I could be wrong, but I think someone in ecuador screwed up on the tag.

If you really want a Hanne Popow, I have a few good ones for sale.

Kyle


----------



## parvi_17 (Sep 14, 2007)

Yep, here it is - I included both sides. I got the order of the parents reversed before.









Joe


----------



## Kyle (Sep 14, 2007)

What probably happend was they meant to print a tag that read 'besseae x schlimii Hanne Popow'. But the printer cut off the 'schlimii'. 

Kyle


----------



## Heather (Sep 14, 2007)

It's really a great color! Is it fragrant?


----------



## parvi_17 (Sep 14, 2007)

Kyle said:


> What probably happend was they meant to print a tag that read 'besseae x schlimii Hanne Popow'. But the printer cut off the 'schlimii'.
> 
> Kyle



So it is a Hanne Popow then? That's interesting. It looks different from other Hannes I've seen, but then again it looks more different from other Saint Ouens I've seen! Is there a way I can find out for sure?

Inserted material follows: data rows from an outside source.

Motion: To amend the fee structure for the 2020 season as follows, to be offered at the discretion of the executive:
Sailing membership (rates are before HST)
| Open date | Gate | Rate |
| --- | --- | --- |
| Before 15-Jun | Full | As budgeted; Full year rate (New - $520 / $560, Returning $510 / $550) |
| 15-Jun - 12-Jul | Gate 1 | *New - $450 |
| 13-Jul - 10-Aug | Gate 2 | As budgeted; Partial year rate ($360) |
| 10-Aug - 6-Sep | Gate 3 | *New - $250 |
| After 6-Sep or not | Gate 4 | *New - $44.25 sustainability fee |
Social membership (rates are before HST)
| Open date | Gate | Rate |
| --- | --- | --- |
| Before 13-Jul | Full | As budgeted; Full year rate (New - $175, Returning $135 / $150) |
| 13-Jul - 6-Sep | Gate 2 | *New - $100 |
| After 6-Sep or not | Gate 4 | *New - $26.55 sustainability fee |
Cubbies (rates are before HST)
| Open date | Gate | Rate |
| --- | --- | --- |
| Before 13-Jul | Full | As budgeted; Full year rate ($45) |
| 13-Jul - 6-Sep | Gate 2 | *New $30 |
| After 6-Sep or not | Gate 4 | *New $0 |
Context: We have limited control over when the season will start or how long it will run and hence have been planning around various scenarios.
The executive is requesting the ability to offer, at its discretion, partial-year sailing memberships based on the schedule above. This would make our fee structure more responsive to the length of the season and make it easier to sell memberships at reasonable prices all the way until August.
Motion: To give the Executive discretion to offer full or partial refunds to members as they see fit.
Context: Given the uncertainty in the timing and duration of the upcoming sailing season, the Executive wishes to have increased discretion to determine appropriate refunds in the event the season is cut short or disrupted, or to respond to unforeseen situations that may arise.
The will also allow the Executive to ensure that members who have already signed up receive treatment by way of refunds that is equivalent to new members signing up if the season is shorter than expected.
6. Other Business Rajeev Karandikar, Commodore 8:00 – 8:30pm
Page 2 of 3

Thanks for all the great comments everyone! Heather, it doesn't seem very fragrant, but I can kind of detect a slight fragrance in the morning.


----------



## NYEric (Sep 14, 2007)

It should have a fragrance between raspberries and roses. It doesn't look like a St. Ouen, maybe if you go through the pictures here you'll see a diff.


----------



## Kyle (Sep 14, 2007)

I posted these a while back one the other forum, but here they are again. This is 9 or so different Hanne Popow from Ecuagenera. They had over 1500 at one time, with maybe 2-300 in bloom at any one time. I jsut took a few pictures to show the variation.

As for fragrance, most are as Eric discribed, but some wern't fragrant.















































You can email Ecuagenera to make sure, let me know if you need the email or if they arn't getting back to you.

Kyle


----------



## NYEric (Sep 14, 2007)

Kyle, what have got to sell? PM me.


----------



## CLMoss (Sep 14, 2007)

PM me too!


----------



## Kyle (Sep 14, 2007)

I'm in Canada. I have quite a few paphs to sell (I've finally admitted to myself that I don't grow these that well...). I will make a list this weekend and start a new thread.

Sorry Parvi for hijacking your thread, but just wanted to let you know what you had.

Kyle


----------



## NYEric (Sep 14, 2007)

Kyle said:


> I'm in Canada. Kyle



Don't be sad, we'll still take your plants.oke:


----------



## parvi_17 (Sep 14, 2007)

Kyle said:


> Sorry Parvi for hijacking your thread, but just wanted to let you know what you had.
> 
> Kyle



Oh that's fine. That last pic looks almost identical to mine! Wow. Thanks for the ID! I like the other ones better though.


----------



## Mrs. Paph (Sep 14, 2007)

I like the shape of yours and the others similar to it the best, has a nice 'flair' to the petals!


----------